Yesterday it was 67 degrees at my house in central Virginia and later this week the weather is promising more of the same. This is a bit odd in my neck of the woods for two reasons. First, the average high in March is in the 50’s. Secondly, we’ve had two snowstorms in the last two weeks and the lows have dipped into the teens and twenties almost every night. Fortunately, with March comes the annual push to clear out winter gear for most shops and a chance for those of us in the position to buy to get some inexpensive gear.
I travel weekly for the job I’ve held for the last year. It isn’t ideal, but it’s been paying the bills. Getting ready for week after week on the road has taught me how to be more efficient with my traveling gear and my lightweight mentality has continued to serve me well to keep weights low. I was in need of an inexpensive lightweight down vest now that warmer months are ahead. “Lightweight” down vests are easier now more than ever to find, but “inexpensive” is not. Down has been steadily increasing in cost for the last several years primarily because of a down shortage. Bird flu, coupled with Asian countries consuming less down, means feathers are more costly nowadays. Secondly, the rise of hydrophobic (waterproof) down has higher manufacturing costs. While treating down isn’t “the norm” just yet, it is becoming more common as there hasn’t been sufficient long-term studies to enable anyone to claim whether the treatment will compromise the down after a period of time and “waterproof down” sure seems enticing.
Bottom line, I checked all the usual suspects for down vests and decided prices were too high. My next stop was eBAY where I sourced a new down vest for $18 which included shipping. The size was XXL, in loden color and was just slightly above 7 oz. I would imagine a medium would be closer to 5 ounces. While I do not know the amount of fill, I do know that 550 fill-power was used. For those that don’t understand the concept of fill-power, the lower the number the more resilient the down and also less expensive. It also means more is required to achieve the same warmth than if higher fill-power is used. High fill-power is fluffier, thereby it takes less quantity, resulting in less weight, to achieve the same warmth. But, high fill-power is more costly and harder to source. Most budget-conscious down products are made from 550-750 fill-power and these items are usually heavier. The manufacturer was Hawke and Co., whom I had no previous knowledge, but I believe they have fashion affiliation with companies like Macy’s. Similar to more expensive apparel, seams are neat and straight and the ankle and waist cuffs are elasticized. Two zippered hand-warmer pockets are plenty useful and there is an interior stuff pocket to enable the vest to be stuffed into its own pouch. Even the tags are printed to the fabric versus the annoying dangling tags that seem to always tickle and (gasp!) are unnecessary extra weight. The fabric is nylon of some kind. The use of YKK zippers is very welcomed.
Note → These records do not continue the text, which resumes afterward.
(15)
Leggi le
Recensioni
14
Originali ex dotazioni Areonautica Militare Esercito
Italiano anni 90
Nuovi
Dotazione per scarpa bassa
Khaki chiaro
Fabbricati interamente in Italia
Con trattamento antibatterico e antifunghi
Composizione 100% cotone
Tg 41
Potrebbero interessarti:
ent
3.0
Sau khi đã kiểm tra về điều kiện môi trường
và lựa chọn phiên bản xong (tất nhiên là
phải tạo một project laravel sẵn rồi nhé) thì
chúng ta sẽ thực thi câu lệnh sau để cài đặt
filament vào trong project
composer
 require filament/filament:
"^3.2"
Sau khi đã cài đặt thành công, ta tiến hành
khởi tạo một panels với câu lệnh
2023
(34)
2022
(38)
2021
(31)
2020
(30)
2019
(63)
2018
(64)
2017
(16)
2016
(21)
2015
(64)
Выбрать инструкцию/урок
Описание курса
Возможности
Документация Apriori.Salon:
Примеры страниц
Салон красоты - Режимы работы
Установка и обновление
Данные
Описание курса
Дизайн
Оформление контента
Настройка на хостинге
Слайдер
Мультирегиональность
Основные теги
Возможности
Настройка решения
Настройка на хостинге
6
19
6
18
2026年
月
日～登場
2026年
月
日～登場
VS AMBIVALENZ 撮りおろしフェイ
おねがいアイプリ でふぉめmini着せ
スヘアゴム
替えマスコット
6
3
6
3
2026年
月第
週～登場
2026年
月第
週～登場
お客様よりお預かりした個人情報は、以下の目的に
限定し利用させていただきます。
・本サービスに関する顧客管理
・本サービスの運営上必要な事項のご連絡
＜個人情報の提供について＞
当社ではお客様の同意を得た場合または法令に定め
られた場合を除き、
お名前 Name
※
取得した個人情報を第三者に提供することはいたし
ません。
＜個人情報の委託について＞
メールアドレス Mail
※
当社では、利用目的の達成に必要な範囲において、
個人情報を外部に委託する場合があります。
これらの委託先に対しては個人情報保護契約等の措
I compared this vest to my Stoic vest which I referenced HERE. The weight and features are very similar, but there are some compromises. On my Hawke and Co, there are no waist or neck cinches and arguably the cut is more boxy than the Stoic. While the Stoic has no hand-warmer pockets, it is made of Pertex and is slightly longer with a bit of a drop tail. While it was tough to tell if either had more fill, I’d give the edge to the Stoic.
Bottom line, if you’re looking for a good-enough inexpensive lightweight down vest, take a look at eBAY for Hawke and Co., search by price, and you can take home a purchase that may also work for your needs.